⟨

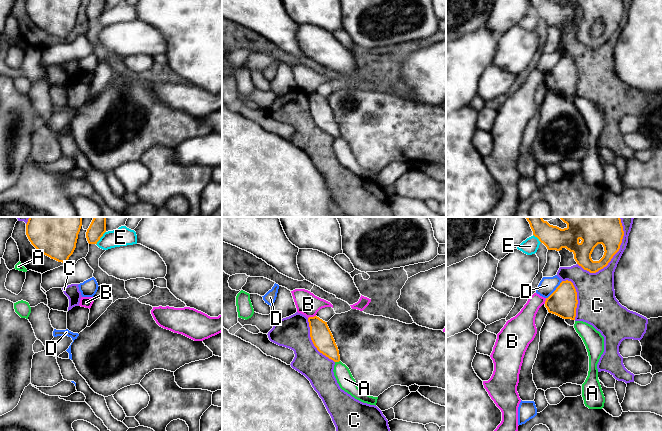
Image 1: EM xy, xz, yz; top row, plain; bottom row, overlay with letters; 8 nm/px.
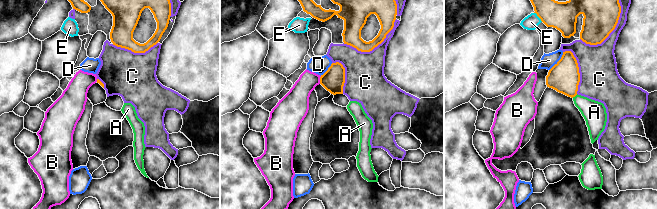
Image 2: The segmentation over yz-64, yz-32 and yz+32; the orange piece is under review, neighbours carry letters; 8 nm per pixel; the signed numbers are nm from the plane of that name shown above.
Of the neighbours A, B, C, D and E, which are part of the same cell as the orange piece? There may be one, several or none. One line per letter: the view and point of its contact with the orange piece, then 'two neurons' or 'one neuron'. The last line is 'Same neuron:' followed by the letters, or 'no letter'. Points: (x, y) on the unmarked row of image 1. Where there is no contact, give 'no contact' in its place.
A: contact xz (337, 137); two neurons
B: contact xz (311, 93); two neurons
C: contact yz (611, 34); two neurons
D: contact yz (555, 66); two neurons
E: contact xy (100, 13); two neurons
Same neuron: no letter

⟩

Assigned task – Would you output the lines from the one that contains "Image 2: The" to the end of the data, both ends included, exactly as they appear?

Answer box –
Image 2: The segmentation over yz-64, yz-32 and yz+32; the orange piece is under review, neighbours carry letters; 8 nm per pixel; the signed numbers are nm from the plane of that name shown above.
Of the neighbours A, B, C, D and E, which are part of the same cell as the orange piece? There may be one, several or none. One line per letter: the view and point of its contact with the orange piece, then 'two neurons' or 'one neuron'. The last line is 'Same neuron:' followed by the letters, or 'no letter'. Points: (x, y) on the unmarked row of image 1. Where there is no contact, give 'no contact' in its place.
A: contact xz (337, 137); two neurons
B: contact xz (311, 93); two neurons
C: contact yz (611, 34); two neurons
D: contact yz (555, 66); two neurons
E: contact xy (100, 13); two neurons
Same neuron: no letter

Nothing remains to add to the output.